## Quoted text
------------------------
Posts Tagged With: River Clyde

Bridges in Fish-eye – Glasgow

For the first 7 days of each month, I like to do a photo-essay with a theme picked by my audience. This month, it will be bridges in fish-eye. Categorized by city in alphabetical order, we continue in Glasgow Scotland. Officially known as the Glasgow Bridge, it spans the River Clyde, much like the Portland Street Suspension Bridge as highlighted in Day 4: February 25, 2012: Glasgow. Locals tend to call the Glasgow Bridge the “Jamaica Bridge”, being that it’s close to Jamaica Street. Here it is in all it’s glory.

Glasgow Bridge, or the Jamaica Bridge in Glasgow Scotland which crosses the River Clyde.

Don’t forget to have your input on the theme for the month of April! Poll #2 coming March 23rd!

Categories: Glasgow, Photography, Travel, Travel Photography | Tags: , , , , , , , , , , | Leave a comment


In early September of 2011, I visited Glasgow for the first time.  The weather was supper cloudy, as Scotland is most of the year, but I liked it. I stayed with a local named James and to say he was a character would be putting it lightly. During most of our conversations, I was confused. It wasn’t even really what he said… His inflection would constantly confuse me because I couldn’t tell if he was joking or serious. I mean, I knew he was joking because what he was saying was OBSURD… at one point it involved a term called “skelping”. He even spelled it out for me. It’s a verb and it describes the action of cutting holes in a plastic bag containing a loaf of bread, filling the bag with milk, and effectively smacking an elderly person in the face with this make-shift weapon. And all the while as he was explaining this, he seemed completely serious! He’d laugh at my responses, though. I only stayed with him for the first two nights I was in the city, the rest my time there was with a guy named Omair… That, my friends, is a whole story unto itself. Another time I visit Glasgow in photos, I’ll tell you about him!
------------------------
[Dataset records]

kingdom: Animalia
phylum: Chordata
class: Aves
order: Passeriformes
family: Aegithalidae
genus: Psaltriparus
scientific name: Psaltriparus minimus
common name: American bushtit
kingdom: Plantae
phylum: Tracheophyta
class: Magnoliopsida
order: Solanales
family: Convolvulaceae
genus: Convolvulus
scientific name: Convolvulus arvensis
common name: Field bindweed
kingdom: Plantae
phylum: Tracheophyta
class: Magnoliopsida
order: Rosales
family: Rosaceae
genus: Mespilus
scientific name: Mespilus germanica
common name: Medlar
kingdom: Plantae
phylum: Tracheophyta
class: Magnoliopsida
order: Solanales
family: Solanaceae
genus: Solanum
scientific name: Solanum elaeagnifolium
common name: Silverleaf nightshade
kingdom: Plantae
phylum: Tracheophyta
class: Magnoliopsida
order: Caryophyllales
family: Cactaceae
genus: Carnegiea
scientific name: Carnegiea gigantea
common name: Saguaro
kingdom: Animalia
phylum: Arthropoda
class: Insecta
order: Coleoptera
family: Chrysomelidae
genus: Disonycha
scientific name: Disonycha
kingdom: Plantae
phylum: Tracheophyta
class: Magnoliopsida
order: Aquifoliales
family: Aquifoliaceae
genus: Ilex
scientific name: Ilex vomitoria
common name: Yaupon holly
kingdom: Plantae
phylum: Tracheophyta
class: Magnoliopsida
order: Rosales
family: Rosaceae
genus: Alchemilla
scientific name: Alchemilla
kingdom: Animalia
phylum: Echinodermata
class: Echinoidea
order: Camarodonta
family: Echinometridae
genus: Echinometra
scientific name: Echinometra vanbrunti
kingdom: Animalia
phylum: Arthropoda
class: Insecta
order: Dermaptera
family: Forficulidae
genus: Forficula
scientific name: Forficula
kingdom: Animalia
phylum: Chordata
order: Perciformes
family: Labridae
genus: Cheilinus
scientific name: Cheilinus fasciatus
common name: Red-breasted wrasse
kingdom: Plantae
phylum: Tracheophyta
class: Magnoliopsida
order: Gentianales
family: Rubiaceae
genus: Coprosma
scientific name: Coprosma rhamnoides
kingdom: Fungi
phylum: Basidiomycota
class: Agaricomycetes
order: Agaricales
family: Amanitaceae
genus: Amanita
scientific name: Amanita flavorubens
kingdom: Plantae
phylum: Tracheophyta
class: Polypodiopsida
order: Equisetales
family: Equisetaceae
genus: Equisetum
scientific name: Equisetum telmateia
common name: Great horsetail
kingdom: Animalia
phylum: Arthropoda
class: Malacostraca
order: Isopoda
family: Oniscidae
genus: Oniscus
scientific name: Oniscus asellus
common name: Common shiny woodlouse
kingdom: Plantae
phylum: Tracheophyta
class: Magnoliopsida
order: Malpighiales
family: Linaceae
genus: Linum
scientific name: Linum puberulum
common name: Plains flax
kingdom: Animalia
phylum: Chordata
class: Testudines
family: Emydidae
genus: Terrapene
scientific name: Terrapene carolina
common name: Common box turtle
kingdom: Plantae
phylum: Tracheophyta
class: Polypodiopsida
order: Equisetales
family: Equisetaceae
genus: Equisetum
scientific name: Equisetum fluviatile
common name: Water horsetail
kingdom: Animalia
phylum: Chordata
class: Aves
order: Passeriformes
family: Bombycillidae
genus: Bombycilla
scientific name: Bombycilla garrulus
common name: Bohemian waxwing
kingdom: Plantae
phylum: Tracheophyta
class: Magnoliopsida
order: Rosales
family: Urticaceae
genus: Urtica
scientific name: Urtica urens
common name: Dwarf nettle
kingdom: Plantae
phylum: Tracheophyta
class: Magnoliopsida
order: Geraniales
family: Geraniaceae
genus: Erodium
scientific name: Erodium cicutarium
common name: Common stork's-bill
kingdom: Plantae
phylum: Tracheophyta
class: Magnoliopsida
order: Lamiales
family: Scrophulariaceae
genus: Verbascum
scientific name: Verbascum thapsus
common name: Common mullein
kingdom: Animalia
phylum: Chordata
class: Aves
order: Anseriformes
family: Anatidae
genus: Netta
------------------------
## What to work on
1. Rewrite the records starting at the line that contains "family: Emydidae" and ending at the last line of the records, replacing every "common name" with "vernacular name" and leaving everything else unchanged.
2. Extend the blog post about the Glasgow bridges and the first visit to the city with a few more sentences that follow on from its final line.

## Task results
1.
family: Emydidae
genus: Terrapene
scientific name: Terrapene carolina
vernacular name: Common box turtle
kingdom: Plantae
phylum: Tracheophyta
class: Polypodiopsida
order: Equisetales
family: Equisetaceae
genus: Equisetum
scientific name: Equisetum fluviatile
vernacular name: Water horsetail
kingdom: Animalia
phylum: Chordata
class: Aves
order: Passeriformes
family: Bombycillidae
genus: Bombycilla
scientific name: Bombycilla garrulus
vernacular name: Bohemian waxwing
kingdom: Plantae
phylum: Tracheophyta
class: Magnoliopsida
order: Rosales
family: Urticaceae
genus: Urtica
scientific name: Urtica urens
vernacular name: Dwarf nettle
kingdom: Plantae
phylum: Tracheophyta
class: Magnoliopsida
order: Geraniales
family: Geraniaceae
genus: Erodium
scientific name: Erodium cicutarium
vernacular name: Common stork's-bill
kingdom: Plantae
phylum: Tracheophyta
class: Magnoliopsida
order: Lamiales
family: Scrophulariaceae
genus: Verbascum
scientific name: Verbascum thapsus
vernacular name: Common mullein
kingdom: Animalia
phylum: Chordata
class: Aves
order: Anseriformes
family: Anatidae
genus: Netta

2.
While I was in the city, I also met up with a long-time internet friend, Dean. I’m racking my brain to remember the alias I first met him under, but I can’t recall. I do remember a picture of a baby in army camo and a helicopter…. Ridiculous. We walked around the city and he was my tour-guide for the day. I got to know Sauchiehall, we walked through a few parks, I admired plenty of buildings (Glasgow’s architecture… Top notch!), and me and Dean even got to check out a movie set! If only I had hung out with him the previous day… That day sucked because I got robbed…. Only time it’s ever happened in my life! Oh well, you win some and you lose some. Glasgow’s beauty and fun shined through!


The photo in the top left corner is near the area I got robbed, the photos to the right of that are examples of Glasgow's gorgeous architecture, the bottom left are stairs in a park me and Dean passed through, next to it, a cathedral near the edge of the city, then next to that is a photo of Sauchiehall (the infamous shopping street), and lastly, in the right corner is photo of Dean in front of a prop car on a movie set we walked passed while wandering downtown Glasgow.

On the first day I was in Glasgow, I took a stroll around town by myself and my favourite part of that was my walk down the River Clyde. I stumbled across a bunch of bridges, which is always fun for me because I have an affinity for structures connecting two land masses. My favourite, called South Portland Street Suspension Bridge, was built in 1853.


South Portland Street Suspension Bridge, located in Glasgow, Scotland.

As much as I like the view of the bridge crossing the water as shown above, I loved the brick work done on the entrance of the bridge and this photo works well in fish-eye. You may have noticed that a few of the pictures in the collage are also fish-eye… You’ll keep seeing that here and there. Anyways… Here’s to the details!


South Portland Street Suspension Bridge, located in Glasgow, Scotland.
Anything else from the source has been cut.